# [Document text]
'''

Manchester 62 F.C. is a football club based in Gibraltar. The club was previously known as Manchester United F.C. in honour of the English club Manchester United, having officially changed from the 2013–14 season. The club's crest was altered also to reflect the name change. The club currently plays in the Gibraltar Football League. The club, like all others in the territory, currently play at the Victoria Stadium on Winston Churchill Avenue.

History
The club was founded as Manchester United F.C. in 1962, named in honour of the English club Manchester United by a group of supporters, after the manager Matt Busby gave them permission to use the name. They play in the Gibraltar Football League's First Division. United play their home games in the Victoria Stadium. In 2013, UEFA gave the Gibraltar Football League one place each in the qualifying rounds of both the Europa League and the Champions League, meaning that, for the first time, the two clubs could potentially meet in the same competition.

In June 2022, after years playing as a members-owned amateur club, Manchester 62 was sold to Pittsburgh City United founder Michael Anton Monsour. As part of the takeover, the club announced plans to follow the lead of Pittsburgh City United by mandating protective headgear for its players, subject to approval from the Gibraltar Football Association. 

On 19 February 2023, the club announced that 21-year-old YouTuber Theo Ogden would assume the role of technical director, making Ogden the youngest person to take up the role at a professional European club.

'''

# [Data provided]
'''

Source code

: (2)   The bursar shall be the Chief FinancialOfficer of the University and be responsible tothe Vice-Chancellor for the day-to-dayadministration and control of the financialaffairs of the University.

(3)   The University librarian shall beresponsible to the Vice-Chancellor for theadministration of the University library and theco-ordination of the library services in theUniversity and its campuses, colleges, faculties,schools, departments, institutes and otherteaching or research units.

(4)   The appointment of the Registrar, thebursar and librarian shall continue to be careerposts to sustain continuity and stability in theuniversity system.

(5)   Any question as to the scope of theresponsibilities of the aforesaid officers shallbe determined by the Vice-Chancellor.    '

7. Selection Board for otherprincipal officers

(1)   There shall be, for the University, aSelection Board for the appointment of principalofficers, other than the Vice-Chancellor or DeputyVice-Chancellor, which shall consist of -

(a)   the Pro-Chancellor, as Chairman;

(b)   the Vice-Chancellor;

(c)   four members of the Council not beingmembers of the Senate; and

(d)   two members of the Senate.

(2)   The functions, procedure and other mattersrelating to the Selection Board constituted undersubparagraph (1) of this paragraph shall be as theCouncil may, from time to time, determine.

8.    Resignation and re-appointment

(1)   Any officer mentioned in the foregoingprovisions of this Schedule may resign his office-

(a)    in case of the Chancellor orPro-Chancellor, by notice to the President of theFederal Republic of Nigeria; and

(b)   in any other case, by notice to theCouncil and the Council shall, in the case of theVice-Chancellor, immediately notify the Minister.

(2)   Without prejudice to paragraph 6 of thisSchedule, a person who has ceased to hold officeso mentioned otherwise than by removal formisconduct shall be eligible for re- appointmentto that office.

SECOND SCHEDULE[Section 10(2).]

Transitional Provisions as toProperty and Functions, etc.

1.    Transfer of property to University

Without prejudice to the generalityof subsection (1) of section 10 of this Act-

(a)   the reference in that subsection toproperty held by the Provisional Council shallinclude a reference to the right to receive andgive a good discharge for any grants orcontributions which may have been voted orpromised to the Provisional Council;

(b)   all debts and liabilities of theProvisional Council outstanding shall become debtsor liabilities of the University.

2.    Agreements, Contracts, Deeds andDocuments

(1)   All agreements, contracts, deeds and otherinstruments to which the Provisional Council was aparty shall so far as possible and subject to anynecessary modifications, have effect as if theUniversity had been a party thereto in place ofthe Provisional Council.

'''

# [What you have to do]
Duplicate the passage of the Manchester 62 text that opens with the words containing "On 19 February" and closes with "professional European club.". This listing has no connection to the Manchester 62 text above.

# [Answer to this problem]
On 19 February 2023, the club announced that 21-year-old YouTuber Theo Ogden would assume the role of technical director, making Ogden the youngest person to take up the role at a professional European club.